**EXTRACTED TEXT:**
Auto Worker Strikes in China: What Did They Win?

Two thousand workers at a Honda transmission plant in Foshan, China, went on strike last May. Here workers march inside the factory compound.

Last summer’s auto worker strikes in South China reverberated throughout the country and overseas.

As workers in supplier companies for Honda, Toyota, and other auto multinationals downed tools, the international business press expressed fear over the rising power of workers in China.

At the same time, a tragic series of suicides at Foxconn—the world’s largest contract manufacturer of computers and iPods—exposed the inhumane nature of low-wage mass production for global brands such as Apple, HP, and Nokia.

Both events shook unions and the public in China—and experts thought they could be a watershed moment for labor relations in the country.

But the workers’ activity disappeared from the media radar almost as quickly as it arrived. What happened?

Workers vs. Boss—and Government

Last May 2,000 workers at a Honda transmission plant in the Nanhai district of the city of Foshan went on strike. The trigger was a rise of the legal local minimum wage from $123 to $147, announced by the city government May 1 in response to rapidly rising costs of living. The workers expected a raise in their monthly wages equal to this amount. Factory management added $24 to the transmission workers’ monthly base wage but reduced their monthly subsidies (for food, housing, and regular attendance) from $48 to $29. The net gain was only $5 per month.

Lean and Mean…

South China’s Pearl River Delta—around Hong Kong, Shenzhen, and Guangzhou—has the largest concentration of manufacturing in the world. About 25 million industrial workers, most of them migrants from the countryside, churn out consumer products for global brands in garments, toys, furniture, and electronics. The delta is a major hub for auto: Honda and Toyota are there Volkswagen is on its way, and the rising star of the Chinese electric car industry is in Shenzhen.

Supplier factories have mushroomed. Most produce for the Chinese market, but Honda and Toyota have started to export components such as engines to the West.

The factories feature the latest in both technologies and organization. The Japanese have brought their famous lean production system to China, featuring just-in-time production, management-by-stress, and division of workers along the supply chains. Working conditions in the assembly and engine plants are comparable to those in modern car factories around the world, but upscale by Chinese standards.

Auto workers are among the highest paid in the region. The monthly wage is around $400. Companies pay one to six times the monthly wage in bonuses each year; profit sharing and productivity bonuses are widespread. Overtime is within the legal limits (36 hours per month, based on a 40-hour work week). The average age is less than 24 at Toyota and less than 28 at Honda.

Conditions at supplier companies are far worse. The factories are mostly clean and air-conditioned (still considered a luxury in South China’s subtropical climate), but wages are around the legal minimum of $112-$144 a month. Overtime is often beyond the legal limits, which are not enforced by local governments. Turnover is very high. Many workers are employed as “interns” on placement from technical schools.

…with Chinese Characteristics

Government policy is that all foreign-owned auto plants must be joint ventures with state-owned car makers. The suppliers, on the other hand, are directly owned by Honda and Toyota, and some have private Chinese or Hong Kong-based investors.

The workforces at the core companies are local workers from Guangdong, while suppliers mostly employ migrants from rural areas. Migrant workers have no social or political rights, restricted access to health, accident, and unemployment insurance, and no right to settle in the localities where they work.

(Structured pose outputs)

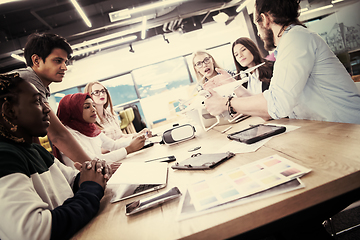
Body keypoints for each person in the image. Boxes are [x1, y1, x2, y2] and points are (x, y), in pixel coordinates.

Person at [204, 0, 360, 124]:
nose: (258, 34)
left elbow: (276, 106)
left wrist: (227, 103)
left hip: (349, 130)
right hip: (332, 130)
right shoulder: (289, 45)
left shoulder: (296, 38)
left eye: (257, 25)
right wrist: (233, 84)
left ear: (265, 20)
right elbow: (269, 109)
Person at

...

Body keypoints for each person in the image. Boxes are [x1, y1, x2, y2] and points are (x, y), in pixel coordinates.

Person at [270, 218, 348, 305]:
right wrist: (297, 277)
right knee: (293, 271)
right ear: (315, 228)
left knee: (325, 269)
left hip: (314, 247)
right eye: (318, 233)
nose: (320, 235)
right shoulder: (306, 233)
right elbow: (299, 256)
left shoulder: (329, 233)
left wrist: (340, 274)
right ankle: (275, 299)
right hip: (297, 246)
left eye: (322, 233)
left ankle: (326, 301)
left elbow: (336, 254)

**WHAT TO PRODUCE:** Can you carry the article on the South China auto worker strikes forward from its final sentence?

**YOUR RESPONSE:**
These differences are also reflected in the structure of the unions. In the core factories, the official All-China Federation of Trade Unions (ACFTU) has an extensive bureaucracy that administers the companies’ generous welfare programs and acts as a consultant to management on wages and working conditions (there are no collective bargaining agreements). In most of the suppliers, unions don’t exist at all, or they have been installed on behalf of local government labor bureaus, Communist Party chiefs, or managers.

—Boy Lüthje

The morning of May 17, two workers in the automatic transmission department halted the assembly line by pushing the red stop button, normally used for emergency shutdowns over quality problems. The Japanese plant manager met with the workers in the cafeteria and promised to reply to their demands within a week, and the night shift returned to work. Negotiations among management, workers, and the factory union (which existed unbeknownst to many workers) took place during the following days, accompanied by further work stoppages.

The company offered various raises in bonuses and subsidies for different groups of workers, but the workers insisted on a general raise in the base wage. The company fired the two workers who had initially stopped the line. The harsh reactions of management galvanized the workers.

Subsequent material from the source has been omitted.